*YOUR TASK:* Lines before the one containing "SwissWebcams" are left out; output the rest of the data exactly, through the final line.

*INPUT FOR THIS TASK:*
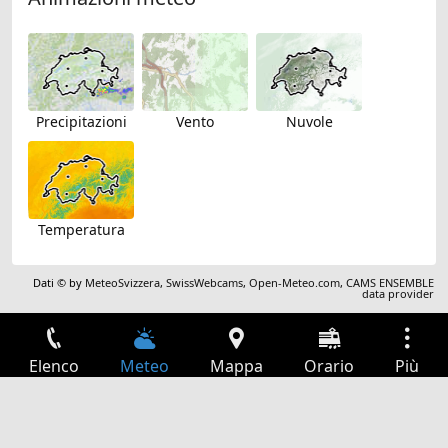
Precipitazioni
Vento
Nuvole
Temperatura
Dati © by
MeteoSvizzera
,
SwissWebcams
,
Open-Meteo.com
,
CAMS ENSEMBLE
data provider
Elenco
Meteo
Mappa
Orario
Più
Accesso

*TASK RESPONSE:*
SwissWebcams
,
Open-Meteo.com
,
CAMS ENSEMBLE
data provider
Elenco
Meteo
Mappa
Orario
Più
Accesso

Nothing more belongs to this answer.